Fangen wir mit der Verpackung des Kühlers an. Diese ist äußerlich recht schlicht und unauffällig gehalten. Dennoch sind darauf alle wichtigen Informationen enthalten.



			Dieser Inhalt steht nur eingeloggten Mitgliedern zur Verfügung.
        

 


			Dieser Inhalt steht nur eingeloggten Mitgliedern zur Verfügung.
        

 


			Dieser Inhalt steht nur eingeloggten Mitgliedern zur Verfügung.
        



Der Kühler ist aus Aluminium und hat einen eingelassenen 65mm-Lüfter.
Mit seinen 79mm in Länge und Breite ist er jeweils 24mm größer als der AMD-Kühler.
Allerdings ist er durch seinen im Kühlkörper versenkten Lüfter 13,4mm niedriger gegenüber dem AMD-Standard (dieser ist 39,4mm hoch) und kommt auf eine Gesamthöhe von nur 26mm.
Damit ist er in seiner Höhe minimal niedriger, als der eingesetzte RAM-Riegel! Optimal für flache Gehäuse.
Auf der Rückseite befinden sich 2 Befestigungs-Halter und ebenfalls wie beim AMD-Kühler, ein vorgeklebtes Wärmeleitpad.
Während der AMD-Kühler nur mit einem 3-Pin-Lüfteranschluss ausgerüstet wurde, befindet sich am _Slim Silence AM1 _ein 4-Pin-Anschluss.

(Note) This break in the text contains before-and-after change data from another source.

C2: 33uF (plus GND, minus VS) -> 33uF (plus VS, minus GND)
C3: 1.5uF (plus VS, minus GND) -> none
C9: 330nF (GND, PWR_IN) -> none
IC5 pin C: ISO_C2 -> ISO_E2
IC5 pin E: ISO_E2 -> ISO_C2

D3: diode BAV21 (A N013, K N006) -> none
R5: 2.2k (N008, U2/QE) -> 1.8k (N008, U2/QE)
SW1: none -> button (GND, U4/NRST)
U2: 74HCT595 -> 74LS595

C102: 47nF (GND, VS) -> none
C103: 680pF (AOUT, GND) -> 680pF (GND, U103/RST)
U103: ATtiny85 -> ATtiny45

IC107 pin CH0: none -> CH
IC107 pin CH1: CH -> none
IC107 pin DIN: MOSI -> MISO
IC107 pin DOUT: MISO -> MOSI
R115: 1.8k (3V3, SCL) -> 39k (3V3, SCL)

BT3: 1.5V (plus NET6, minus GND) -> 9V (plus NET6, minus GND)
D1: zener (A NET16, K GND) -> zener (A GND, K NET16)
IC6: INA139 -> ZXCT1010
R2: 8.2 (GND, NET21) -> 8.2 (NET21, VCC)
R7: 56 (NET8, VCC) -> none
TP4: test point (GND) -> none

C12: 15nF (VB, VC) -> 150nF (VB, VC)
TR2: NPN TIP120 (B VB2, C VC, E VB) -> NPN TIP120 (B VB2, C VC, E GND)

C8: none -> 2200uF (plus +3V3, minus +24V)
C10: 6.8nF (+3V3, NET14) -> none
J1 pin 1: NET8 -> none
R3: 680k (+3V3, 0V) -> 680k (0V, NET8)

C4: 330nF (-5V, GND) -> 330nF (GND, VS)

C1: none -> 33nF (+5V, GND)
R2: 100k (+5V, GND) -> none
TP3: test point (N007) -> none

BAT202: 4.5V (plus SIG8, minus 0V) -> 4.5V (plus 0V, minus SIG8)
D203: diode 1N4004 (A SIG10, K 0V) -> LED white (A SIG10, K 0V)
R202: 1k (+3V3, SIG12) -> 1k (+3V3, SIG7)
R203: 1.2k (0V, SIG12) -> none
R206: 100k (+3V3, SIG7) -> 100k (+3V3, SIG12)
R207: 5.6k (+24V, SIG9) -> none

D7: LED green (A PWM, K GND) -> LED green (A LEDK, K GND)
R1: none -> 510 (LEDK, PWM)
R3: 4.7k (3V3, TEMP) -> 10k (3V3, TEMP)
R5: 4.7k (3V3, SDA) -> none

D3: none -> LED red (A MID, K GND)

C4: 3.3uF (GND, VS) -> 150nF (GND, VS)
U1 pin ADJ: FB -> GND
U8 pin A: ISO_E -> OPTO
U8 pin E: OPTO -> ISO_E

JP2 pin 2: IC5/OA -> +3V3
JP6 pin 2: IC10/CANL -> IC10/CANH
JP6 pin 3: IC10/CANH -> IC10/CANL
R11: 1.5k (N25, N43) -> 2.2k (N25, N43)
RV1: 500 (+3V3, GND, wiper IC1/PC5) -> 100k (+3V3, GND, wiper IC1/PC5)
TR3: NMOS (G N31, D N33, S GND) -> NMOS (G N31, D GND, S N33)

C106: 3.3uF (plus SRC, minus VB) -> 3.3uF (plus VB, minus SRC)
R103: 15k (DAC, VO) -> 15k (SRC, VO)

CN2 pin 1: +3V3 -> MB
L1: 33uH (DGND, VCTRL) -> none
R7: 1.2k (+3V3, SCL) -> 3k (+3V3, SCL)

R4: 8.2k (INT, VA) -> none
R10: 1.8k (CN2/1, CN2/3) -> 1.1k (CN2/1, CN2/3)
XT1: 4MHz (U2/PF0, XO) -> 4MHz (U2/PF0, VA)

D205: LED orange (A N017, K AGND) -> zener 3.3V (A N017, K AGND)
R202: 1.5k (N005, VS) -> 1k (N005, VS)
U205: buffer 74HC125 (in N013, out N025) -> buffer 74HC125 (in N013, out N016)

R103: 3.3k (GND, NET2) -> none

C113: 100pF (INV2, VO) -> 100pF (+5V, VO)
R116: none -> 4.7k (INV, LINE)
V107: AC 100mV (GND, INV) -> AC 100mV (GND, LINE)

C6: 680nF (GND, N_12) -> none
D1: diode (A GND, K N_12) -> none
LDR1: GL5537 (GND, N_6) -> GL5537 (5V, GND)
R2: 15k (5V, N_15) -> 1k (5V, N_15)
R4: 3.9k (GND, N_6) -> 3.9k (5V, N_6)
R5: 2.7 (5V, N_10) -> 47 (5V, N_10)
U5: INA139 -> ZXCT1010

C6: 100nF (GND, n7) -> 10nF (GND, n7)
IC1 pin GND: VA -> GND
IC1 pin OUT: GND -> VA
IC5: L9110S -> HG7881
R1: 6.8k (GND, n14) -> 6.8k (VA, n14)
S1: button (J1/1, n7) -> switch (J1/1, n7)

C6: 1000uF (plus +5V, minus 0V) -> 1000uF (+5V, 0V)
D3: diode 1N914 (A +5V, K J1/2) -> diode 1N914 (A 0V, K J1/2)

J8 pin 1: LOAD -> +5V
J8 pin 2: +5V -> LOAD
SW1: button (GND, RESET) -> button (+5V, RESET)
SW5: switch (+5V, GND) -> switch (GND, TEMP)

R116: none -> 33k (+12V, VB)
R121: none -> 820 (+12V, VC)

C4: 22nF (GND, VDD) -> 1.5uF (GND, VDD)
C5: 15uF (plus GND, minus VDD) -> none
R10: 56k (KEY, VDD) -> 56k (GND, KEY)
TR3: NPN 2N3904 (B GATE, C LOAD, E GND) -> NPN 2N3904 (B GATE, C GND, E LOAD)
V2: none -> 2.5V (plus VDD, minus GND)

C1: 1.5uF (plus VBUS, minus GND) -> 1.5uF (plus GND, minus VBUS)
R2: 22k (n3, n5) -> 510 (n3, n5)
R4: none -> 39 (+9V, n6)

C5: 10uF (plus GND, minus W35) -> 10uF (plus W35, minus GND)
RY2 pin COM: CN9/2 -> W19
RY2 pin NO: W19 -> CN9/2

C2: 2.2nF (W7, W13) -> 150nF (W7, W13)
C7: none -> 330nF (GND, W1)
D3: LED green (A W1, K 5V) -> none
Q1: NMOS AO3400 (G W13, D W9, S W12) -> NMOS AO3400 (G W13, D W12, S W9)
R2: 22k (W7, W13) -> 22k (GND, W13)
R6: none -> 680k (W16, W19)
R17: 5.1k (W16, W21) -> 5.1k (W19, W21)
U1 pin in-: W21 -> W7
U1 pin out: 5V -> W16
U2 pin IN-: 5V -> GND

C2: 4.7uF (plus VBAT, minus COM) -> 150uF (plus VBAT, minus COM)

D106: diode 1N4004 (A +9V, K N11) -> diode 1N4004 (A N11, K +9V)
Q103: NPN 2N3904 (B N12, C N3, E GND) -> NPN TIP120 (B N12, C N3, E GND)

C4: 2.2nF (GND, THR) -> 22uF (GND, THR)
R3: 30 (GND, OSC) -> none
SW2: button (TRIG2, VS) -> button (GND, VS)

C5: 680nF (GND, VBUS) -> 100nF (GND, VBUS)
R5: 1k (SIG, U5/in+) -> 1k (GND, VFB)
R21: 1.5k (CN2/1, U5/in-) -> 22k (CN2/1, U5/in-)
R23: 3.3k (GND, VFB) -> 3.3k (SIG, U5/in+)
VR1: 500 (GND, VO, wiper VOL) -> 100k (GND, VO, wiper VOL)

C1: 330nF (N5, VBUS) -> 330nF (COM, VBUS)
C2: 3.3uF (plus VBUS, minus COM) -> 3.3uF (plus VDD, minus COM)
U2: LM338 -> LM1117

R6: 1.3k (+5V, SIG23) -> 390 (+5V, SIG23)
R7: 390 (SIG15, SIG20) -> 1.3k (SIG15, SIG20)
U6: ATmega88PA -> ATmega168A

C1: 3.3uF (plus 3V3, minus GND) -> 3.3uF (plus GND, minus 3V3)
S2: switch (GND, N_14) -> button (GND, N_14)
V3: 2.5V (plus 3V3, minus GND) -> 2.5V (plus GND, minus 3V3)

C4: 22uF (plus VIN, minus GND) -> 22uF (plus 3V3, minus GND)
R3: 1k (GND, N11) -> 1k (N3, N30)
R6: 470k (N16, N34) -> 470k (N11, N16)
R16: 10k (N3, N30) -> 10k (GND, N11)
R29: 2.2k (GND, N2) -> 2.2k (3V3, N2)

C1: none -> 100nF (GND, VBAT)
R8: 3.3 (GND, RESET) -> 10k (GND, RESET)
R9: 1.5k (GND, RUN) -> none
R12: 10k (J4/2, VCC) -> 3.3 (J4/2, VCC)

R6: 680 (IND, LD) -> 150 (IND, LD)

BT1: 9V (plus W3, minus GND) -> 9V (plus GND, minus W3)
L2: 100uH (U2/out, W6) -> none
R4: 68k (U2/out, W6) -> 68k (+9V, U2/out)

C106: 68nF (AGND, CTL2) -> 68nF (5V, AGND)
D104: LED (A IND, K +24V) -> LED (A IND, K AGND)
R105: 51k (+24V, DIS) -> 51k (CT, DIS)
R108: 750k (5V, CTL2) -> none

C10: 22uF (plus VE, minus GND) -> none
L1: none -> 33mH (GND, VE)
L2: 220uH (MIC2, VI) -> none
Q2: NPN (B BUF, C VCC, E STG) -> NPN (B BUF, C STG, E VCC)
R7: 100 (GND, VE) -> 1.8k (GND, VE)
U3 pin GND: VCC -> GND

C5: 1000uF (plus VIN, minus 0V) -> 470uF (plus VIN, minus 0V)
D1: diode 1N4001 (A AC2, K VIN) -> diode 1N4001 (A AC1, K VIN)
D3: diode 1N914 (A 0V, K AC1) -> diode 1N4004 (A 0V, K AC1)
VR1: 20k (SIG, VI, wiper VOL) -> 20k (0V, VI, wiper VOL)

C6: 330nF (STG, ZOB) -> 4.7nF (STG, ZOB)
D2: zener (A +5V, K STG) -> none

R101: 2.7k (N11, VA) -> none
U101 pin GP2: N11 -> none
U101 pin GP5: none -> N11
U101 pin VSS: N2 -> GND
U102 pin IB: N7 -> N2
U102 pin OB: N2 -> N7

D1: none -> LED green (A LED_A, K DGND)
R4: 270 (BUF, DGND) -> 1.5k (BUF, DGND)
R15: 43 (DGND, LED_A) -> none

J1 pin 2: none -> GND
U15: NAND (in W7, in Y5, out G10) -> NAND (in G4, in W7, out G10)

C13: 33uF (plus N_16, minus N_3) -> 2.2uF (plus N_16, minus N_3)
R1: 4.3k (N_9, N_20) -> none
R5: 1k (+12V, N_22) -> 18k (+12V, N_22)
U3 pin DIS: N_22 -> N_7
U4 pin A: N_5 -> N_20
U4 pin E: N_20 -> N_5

			Dieser Inhalt steht nur eingeloggten Mitgliedern zur Verfügung.
        

 


			Dieser Inhalt steht nur eingeloggten Mitgliedern zur Verfügung.
        

 


			Dieser Inhalt steht nur eingeloggten Mitgliedern zur Verfügung.
        



Im Lieferumfang enthalten sind neben dem Kühler:
1x Mehrsprachige Anleitung mit Bildern (auch deutscher Text)
1x Gelid Solutions - Aufkleber
4x Abstandshalter-Ringe
2x Befestigungs-Schrauben




			Dieser Inhalt steht nur eingeloggten Mitgliedern zur Verfügung.
        







​Zum Inhaltsverzeichnis
​*3. Technische Details und optischer Vergleich gegenüber dem Standard-Kühler.*

Die Spezifikationen vom _Slim Silence AM1._ (Quelle: Gelid)


Das Kühlsystem der beiden Kühler ist die Selbe. Beide haben einen Lüfter, der von oben die Luft ansaugt, durch die Aluminium-Lamellen nach unten bläst und somit die Wärme von den Lamellen abtransportiert.
Gleichzeitig wird die Luft auch über das Mainboard geblasen, um die Luft auf der Mainboard-Oberfläche in Bewegung zu halten und oberflächlichen Wärmestau zu unterbinden.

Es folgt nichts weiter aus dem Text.